O eterno moderno
O que é inovação na arquitetura? Será simplesmente utilizar um novo produto? Ou então empregar com originalidade um material tradicional? Pode ter alguma relação com a criação de espaços ou formas surpreendentes? Deve existir até quem julgue que inovação na arquitetura é apenas aplicar o último grito tecnológico. Diante da percepção de cada um, há dezenas de respostas – algumas até inovadoras! – e um veredito definitivo não é desejável.
Seja como for, uma coisa é certa: ao tratar desse assunto é bom deixar patente que a disciplina possui uma relação difícil, diria até esquizofrênica, com a inovação.
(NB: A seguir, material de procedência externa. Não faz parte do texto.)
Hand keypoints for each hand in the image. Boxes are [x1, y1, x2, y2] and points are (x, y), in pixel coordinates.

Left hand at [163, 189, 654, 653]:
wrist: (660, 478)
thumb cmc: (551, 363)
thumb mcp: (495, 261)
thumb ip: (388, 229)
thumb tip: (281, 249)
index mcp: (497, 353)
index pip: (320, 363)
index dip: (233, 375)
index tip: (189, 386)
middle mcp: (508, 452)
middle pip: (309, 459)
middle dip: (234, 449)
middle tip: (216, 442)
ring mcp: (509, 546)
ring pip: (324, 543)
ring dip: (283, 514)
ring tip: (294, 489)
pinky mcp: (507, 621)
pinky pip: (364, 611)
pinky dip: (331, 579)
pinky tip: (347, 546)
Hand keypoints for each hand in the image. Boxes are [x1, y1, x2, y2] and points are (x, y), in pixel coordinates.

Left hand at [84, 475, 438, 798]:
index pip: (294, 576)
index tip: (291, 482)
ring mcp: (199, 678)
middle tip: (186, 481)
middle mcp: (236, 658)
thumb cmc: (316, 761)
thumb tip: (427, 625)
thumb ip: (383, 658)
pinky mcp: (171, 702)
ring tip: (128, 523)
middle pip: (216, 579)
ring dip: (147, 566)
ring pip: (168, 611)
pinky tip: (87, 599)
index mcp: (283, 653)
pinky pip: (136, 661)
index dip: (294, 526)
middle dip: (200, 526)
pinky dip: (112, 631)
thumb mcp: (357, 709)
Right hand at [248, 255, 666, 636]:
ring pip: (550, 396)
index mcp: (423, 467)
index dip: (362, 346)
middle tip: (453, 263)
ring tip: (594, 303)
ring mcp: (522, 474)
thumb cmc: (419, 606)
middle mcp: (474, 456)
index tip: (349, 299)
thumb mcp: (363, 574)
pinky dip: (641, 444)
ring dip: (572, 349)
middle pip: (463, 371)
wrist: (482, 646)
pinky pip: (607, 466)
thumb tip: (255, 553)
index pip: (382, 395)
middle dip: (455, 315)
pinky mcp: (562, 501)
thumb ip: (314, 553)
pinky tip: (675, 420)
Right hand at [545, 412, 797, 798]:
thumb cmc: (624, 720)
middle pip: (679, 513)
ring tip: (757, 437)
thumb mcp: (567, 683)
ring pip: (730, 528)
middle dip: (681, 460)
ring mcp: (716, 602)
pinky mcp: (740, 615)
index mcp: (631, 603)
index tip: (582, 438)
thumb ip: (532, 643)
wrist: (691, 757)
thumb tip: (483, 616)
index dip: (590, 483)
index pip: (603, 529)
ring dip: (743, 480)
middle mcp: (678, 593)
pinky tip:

Mesmo que a inovação seja necessária e desejável para a evolução da arquitetura, ela é lenta e maturada. Uma das razões para isso me parece clara: no olimpo da profissão figuram aqueles que criam obras para durar mais do que nos condena a finitude humana. Exemplos? Mesmo sem conhecer o nome do criador do Panteão, em Roma, não há como ficar insensível diante de uma obra que desafia a morte e dois mil anos de história.
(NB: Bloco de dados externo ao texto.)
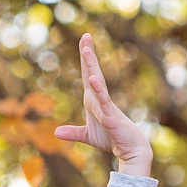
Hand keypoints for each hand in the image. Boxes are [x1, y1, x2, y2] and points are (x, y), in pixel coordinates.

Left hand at [54, 33, 151, 177]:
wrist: (129, 150)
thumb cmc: (112, 139)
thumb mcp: (88, 136)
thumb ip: (73, 133)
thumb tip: (56, 132)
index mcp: (93, 100)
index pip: (87, 75)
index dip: (84, 59)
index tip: (83, 41)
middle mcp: (99, 98)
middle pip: (92, 72)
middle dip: (88, 54)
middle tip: (85, 36)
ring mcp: (106, 105)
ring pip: (97, 82)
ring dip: (92, 67)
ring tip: (87, 51)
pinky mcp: (111, 116)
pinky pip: (104, 101)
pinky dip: (98, 90)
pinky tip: (92, 79)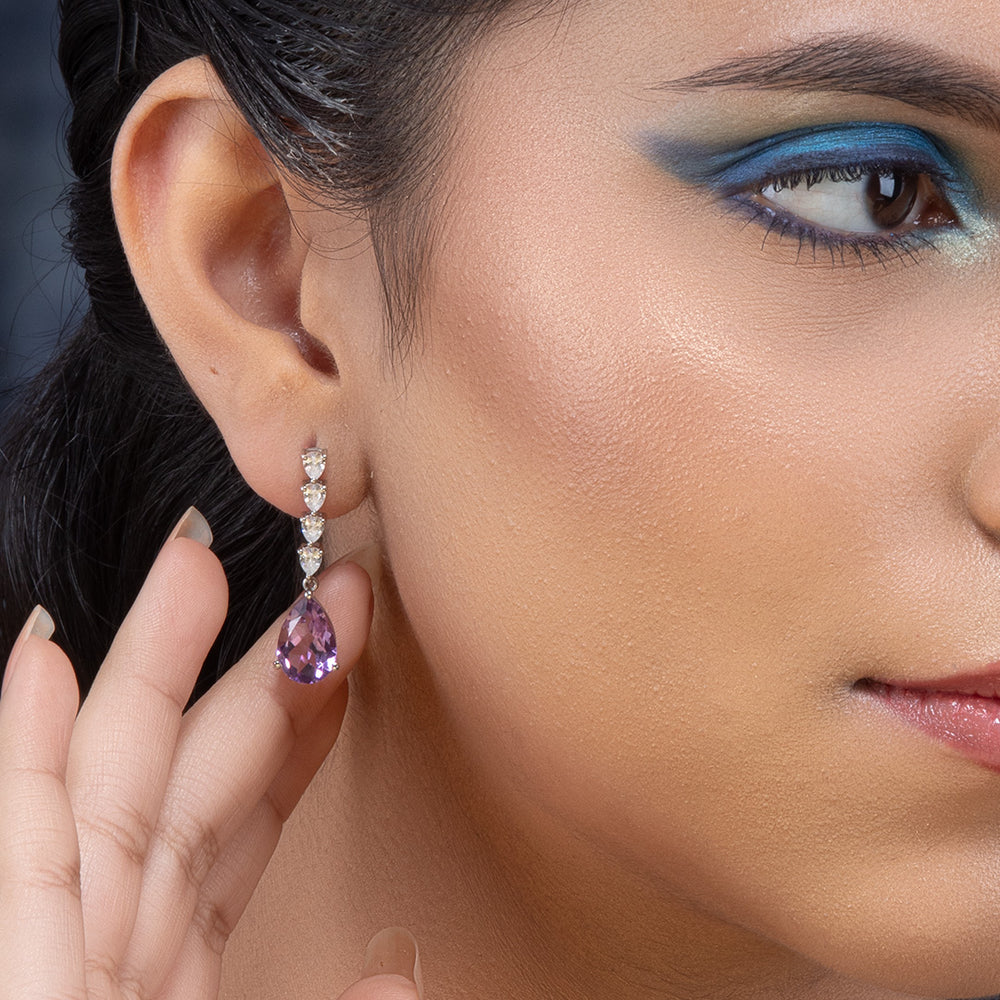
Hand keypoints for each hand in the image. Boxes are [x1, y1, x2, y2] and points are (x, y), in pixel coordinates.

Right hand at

Por isso, instantes atrás, a arquitetura colocada no topo da vanguarda possuía um compromisso com a permanência, com a durabilidade. Esse dado da natureza arquitetônica a coloca no corner oposto de áreas que se manifestam com materialidades efêmeras, como a moda, o design e a decoração. Por essa mesma razão, esses setores estão mais ligados a tendências e à própria indústria, que é pautada pela novidade, que alavanca vendas e metas.
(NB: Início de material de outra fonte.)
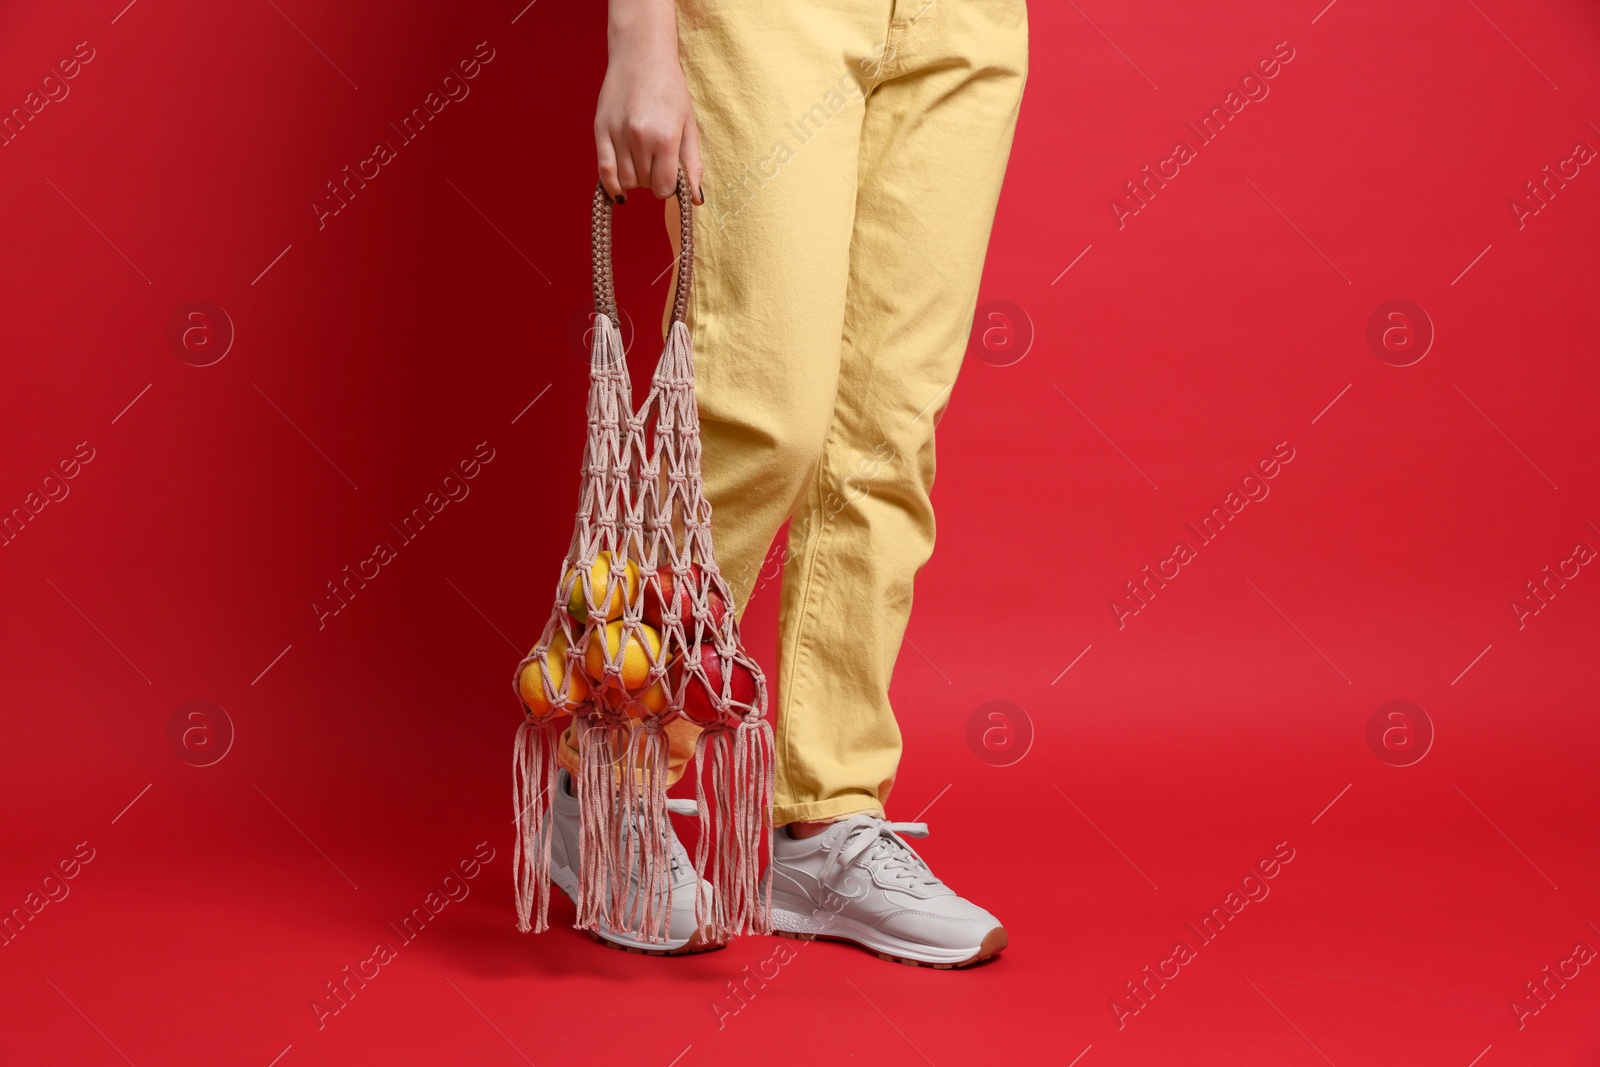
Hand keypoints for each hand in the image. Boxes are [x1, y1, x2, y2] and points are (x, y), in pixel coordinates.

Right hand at [595, 0, 703, 204]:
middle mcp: (640, 138)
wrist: (641, 57)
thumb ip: (692, 163)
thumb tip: (697, 200)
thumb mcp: (688, 125)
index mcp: (666, 138)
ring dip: (635, 179)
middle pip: (645, 184)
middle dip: (652, 180)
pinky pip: (604, 171)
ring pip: (625, 181)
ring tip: (641, 162)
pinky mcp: (600, 130)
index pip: (664, 187)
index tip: (669, 176)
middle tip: (656, 161)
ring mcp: (618, 134)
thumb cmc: (670, 90)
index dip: (668, 187)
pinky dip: (612, 184)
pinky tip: (619, 190)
Nesse contexto, alguém deveria instruir os mais bem-intencionados jornalistas que caem de paraquedas diante de grandes arquitetos da nossa era e perguntam qual é a tendência da arquitetura atual ou, pior, a cor do próximo verão. Se o interlocutor for educado e estiver de bom humor, muito provavelmente irá utilizar a célebre frase de Mies van der Rohe – o mestre da concisão arquitetônica do século 20 –, que além de trabalhos incríveis, também ficou conhecido pelos aforismos precisos: “Não se pode inventar a arquitetura a cada segunda-feira de manhã”.
Mesmo que a obra de Mies possa ser considerada ela mesma inovadora, é uma obra só, um trabalho consistente, uma só inovação que ele desenvolveu com maestria ao longo da vida. “É melhor ser bom do que ser original”, outra frase do homem que criou o “menos é mais”, que ajuda a esclarecer o assunto.
Porém, diante da desmaterialização do nosso cotidiano, do mundo virtual que rouba nosso tempo e do universo paralelo que suga nossa alma, a arquitetura não se transformou, não alterou sua cláusula pétrea, não se libertou de seu desejo pela eternidade?
A novidade é que, desde anteontem, impulsionados pela crise econômica europeia e também pelo pêndulo do desapego à materialidade, jovens arquitetos de todo mundo estão criando trabalhos cuja linha mestra é o efêmero, a experiência. Muitos dessas obras inovadoras agregam outras disciplinas, dialogam com a arte e diluem os limites da própria arquitetura. No Rio de Janeiro, por exemplo, dois jovens projetistas criaram no início de 2015 uma estrutura temporária na Praça XV, batizada de Cota 10. Pedro Varella e Júlio Valente são os autores da premiada obra, uma estrutura de andaime, que permitia que o visitante subisse 10 metros no exato local onde ficava a via Perimetral, demolida para a revitalização do centro carioca.
Também utilizando uma estrutura de andaime, o trabalho mais significativo desse gênero foi realizado pela arquiteta Carla Joaçaba em parceria com Bia Lessa. Contrastando com o diminuto Cota 10, o Pavilhão Humanidade utilizou 500 mil toneladas de andaime para a construção provisória montada no Forte de Copacabana. O local abrigou parte das atividades da Rio+20 e atraiu mais de duzentas mil pessoas, que o guardaram na memória.
Distante do debate do efêmero, o novo centro cultural do Instituto Moreira Salles, na Avenida Paulista, poderia entrar na pauta da inovação produzidas pela nova geração de arquitetos. Construído para durar mais do que nós, o prédio, criado pelo escritório Andrade Morettin, apresenta o movimento como linguagem ao sugar o visitante para o seu interior. A escala rolante, que comumente é associada ao consumo dos centros de compras, ganhou o sabor da absorção de cultura, ajudando a viabilizar um espaço cultural denso e vertical. Seu invólucro opaco, contrastando com os vizinhos espelhados e transparentes, sutilmente chama a atenção de quem passa da avenida em transformação, que deve se perguntar o que é aquilo. “É o eterno moderno”, diria, bem-humorado, o fantasma de Mies.